In contrast, "The King's Speech" though set in the 1930s was positioned by its Oscar campaign as a timeless story about friendship, loyalty and courage. And while characters can't get more elite than King George VI, his struggle for a voice made him far easier to relate to than anyone in "The Social Network." It played to rousing receptions at its first screenings at the Telluride and Toronto film festivals, and even Oscar producer Bruce Cohen emerged from an early showing declaring "The King's Speech" a shoo-in for a best picture nomination.
Despite the overwhelming acclaim that accompanied the film's release, "The Social Network" faced some difficult obstacles from the very start, chiefly the film's comparatively early release of Oct. 1 ("The King's Speech" premiered in a limited number of theaters on Nov. 26).

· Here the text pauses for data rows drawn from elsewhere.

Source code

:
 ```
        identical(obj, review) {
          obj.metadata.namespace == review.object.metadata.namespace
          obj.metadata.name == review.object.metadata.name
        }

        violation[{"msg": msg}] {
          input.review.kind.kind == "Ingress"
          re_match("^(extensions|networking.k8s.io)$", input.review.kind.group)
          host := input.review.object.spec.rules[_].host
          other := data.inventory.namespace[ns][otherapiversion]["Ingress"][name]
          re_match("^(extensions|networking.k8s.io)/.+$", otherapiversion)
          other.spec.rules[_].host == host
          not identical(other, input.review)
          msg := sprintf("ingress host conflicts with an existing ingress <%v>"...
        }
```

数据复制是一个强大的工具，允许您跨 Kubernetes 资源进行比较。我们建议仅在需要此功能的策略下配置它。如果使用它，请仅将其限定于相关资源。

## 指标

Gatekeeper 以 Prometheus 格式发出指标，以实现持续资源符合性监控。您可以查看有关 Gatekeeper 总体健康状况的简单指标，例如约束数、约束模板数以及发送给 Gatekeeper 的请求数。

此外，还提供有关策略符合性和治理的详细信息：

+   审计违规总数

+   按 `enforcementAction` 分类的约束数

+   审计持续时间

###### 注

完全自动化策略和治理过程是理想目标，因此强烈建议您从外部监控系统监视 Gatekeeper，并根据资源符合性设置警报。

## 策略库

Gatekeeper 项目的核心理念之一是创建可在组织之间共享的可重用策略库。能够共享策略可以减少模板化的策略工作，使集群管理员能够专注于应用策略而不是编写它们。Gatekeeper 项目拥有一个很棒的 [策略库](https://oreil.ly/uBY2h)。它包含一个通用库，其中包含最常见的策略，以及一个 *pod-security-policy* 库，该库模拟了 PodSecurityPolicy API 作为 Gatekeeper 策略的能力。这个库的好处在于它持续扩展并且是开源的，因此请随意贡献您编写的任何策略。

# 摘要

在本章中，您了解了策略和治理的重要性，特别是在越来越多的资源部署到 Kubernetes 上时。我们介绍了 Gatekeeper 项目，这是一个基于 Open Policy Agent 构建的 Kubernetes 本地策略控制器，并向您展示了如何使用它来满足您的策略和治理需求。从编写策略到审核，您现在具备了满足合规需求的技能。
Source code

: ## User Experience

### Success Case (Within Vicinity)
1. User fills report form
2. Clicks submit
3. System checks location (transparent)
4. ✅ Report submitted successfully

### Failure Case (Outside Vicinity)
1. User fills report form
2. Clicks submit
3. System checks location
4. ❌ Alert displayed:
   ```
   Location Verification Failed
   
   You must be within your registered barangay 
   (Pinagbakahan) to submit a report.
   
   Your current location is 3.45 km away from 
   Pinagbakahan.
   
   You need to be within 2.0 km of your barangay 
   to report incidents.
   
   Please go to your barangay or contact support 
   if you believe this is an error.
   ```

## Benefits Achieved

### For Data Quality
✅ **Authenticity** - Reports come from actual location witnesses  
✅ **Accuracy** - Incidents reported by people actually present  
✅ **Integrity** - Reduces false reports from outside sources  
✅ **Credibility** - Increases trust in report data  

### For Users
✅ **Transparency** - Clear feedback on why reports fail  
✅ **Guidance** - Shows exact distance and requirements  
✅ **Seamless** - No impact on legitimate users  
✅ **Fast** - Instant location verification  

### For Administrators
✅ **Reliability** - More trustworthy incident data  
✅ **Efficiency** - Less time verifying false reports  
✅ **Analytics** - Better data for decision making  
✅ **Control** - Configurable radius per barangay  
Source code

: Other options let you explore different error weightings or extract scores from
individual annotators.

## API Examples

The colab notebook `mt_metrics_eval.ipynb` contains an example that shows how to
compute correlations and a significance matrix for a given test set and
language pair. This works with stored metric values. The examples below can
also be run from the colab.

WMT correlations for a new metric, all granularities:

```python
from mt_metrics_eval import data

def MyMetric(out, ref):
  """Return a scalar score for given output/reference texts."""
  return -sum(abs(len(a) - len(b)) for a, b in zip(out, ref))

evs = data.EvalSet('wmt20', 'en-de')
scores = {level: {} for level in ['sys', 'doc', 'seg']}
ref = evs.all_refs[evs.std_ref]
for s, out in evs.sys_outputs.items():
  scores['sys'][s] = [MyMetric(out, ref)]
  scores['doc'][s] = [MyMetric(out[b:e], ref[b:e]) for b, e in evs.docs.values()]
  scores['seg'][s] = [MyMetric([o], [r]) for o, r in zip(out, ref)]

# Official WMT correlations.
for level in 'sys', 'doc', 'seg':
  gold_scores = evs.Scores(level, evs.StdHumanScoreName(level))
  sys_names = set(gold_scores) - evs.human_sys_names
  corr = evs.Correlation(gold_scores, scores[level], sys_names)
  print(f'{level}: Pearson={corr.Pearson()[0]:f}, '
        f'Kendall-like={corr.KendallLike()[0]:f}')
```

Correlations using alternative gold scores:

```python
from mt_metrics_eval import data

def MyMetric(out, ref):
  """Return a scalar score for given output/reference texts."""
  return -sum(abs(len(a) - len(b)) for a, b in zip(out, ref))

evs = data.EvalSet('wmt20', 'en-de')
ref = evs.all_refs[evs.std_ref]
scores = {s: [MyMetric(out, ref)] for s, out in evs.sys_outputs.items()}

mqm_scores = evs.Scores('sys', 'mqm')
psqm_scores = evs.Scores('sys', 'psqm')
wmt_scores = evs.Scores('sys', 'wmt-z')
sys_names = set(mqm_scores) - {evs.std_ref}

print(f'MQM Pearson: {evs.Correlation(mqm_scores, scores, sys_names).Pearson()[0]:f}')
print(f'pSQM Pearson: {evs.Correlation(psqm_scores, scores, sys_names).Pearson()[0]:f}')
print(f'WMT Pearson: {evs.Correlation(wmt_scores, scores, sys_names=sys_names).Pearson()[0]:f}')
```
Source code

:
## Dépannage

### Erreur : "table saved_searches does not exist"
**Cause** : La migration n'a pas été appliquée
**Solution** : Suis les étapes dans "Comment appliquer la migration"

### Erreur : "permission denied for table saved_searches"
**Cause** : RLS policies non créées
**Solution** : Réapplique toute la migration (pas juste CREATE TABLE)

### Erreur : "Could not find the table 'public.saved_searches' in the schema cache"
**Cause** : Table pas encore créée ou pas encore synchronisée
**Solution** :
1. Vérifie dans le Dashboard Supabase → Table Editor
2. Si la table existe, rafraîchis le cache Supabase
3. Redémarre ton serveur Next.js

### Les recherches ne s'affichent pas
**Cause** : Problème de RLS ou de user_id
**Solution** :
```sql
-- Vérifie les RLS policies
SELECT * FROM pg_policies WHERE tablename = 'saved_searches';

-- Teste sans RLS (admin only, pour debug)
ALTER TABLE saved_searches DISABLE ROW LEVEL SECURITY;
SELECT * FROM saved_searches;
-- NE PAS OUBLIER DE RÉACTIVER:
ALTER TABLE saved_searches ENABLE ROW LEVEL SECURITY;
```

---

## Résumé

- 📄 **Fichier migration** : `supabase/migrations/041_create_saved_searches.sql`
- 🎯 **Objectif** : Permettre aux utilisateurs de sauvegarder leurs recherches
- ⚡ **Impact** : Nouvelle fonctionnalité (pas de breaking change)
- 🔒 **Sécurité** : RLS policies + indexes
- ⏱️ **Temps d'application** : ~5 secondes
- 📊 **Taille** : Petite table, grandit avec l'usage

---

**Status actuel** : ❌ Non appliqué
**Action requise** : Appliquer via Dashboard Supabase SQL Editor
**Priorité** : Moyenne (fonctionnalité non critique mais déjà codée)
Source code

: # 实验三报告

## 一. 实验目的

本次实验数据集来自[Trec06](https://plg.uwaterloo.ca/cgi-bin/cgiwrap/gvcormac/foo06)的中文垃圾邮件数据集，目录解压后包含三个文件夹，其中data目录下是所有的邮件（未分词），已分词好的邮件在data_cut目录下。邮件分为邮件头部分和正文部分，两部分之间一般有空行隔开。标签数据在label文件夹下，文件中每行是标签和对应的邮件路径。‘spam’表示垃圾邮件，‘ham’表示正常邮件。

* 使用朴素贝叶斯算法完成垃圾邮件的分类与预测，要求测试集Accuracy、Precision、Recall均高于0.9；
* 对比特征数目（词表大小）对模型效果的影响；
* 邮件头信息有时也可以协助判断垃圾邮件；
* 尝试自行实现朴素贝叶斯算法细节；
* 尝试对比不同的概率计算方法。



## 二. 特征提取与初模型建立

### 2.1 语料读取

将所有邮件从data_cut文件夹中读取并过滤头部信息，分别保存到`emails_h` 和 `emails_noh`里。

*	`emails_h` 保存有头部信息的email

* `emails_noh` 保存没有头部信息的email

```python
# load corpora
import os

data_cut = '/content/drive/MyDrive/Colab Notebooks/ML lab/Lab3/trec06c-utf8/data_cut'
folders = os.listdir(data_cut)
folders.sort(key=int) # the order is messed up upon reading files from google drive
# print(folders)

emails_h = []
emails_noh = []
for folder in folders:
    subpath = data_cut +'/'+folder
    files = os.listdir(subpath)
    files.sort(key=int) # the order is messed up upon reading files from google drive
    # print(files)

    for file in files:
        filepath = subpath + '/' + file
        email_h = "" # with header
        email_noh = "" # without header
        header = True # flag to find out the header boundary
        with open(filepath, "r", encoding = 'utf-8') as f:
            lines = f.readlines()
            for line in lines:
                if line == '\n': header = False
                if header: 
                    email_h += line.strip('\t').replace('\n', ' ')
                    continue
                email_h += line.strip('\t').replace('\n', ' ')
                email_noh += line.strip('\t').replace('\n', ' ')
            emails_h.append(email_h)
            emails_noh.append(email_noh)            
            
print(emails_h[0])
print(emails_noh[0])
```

In effect, "The Social Network" was forced to maintain its front-runner status for five months — an eternity in movie time. "The King's Speech," for comparison, did not reach its widest point of release until the first weekend of February.
"The Social Network's" Oscar strategists took advantage of the high praise bestowed by critics nationwide (the film was among the best-reviewed in the year, according to three websites that aggregate reviews), hyping the film as the best picture from the beginning — almost daring Oscar voters not to get on the train.
It didn't seem to help that Sony Pictures seemed overly eager to win the best picture Oscar — an accolade that had been out of its reach since "The Last Emperor" in 1988. Rival campaigners estimated that Sony spent more than $10 million on its awards push, but the studio said the figure was closer to $7.5 million.
Some of that money was used to send DVD screeners to SAG's entire membership of close to 100,000 in a bid to win that guild's top award, but "The Social Network" walked away empty-handed. Actors are the largest voting bloc in the academy, and sources on "The Social Network's" campaign said they believed they needed the support from the actors union to capture the best picture trophy. ("The King's Speech" won SAG's ensemble honor.)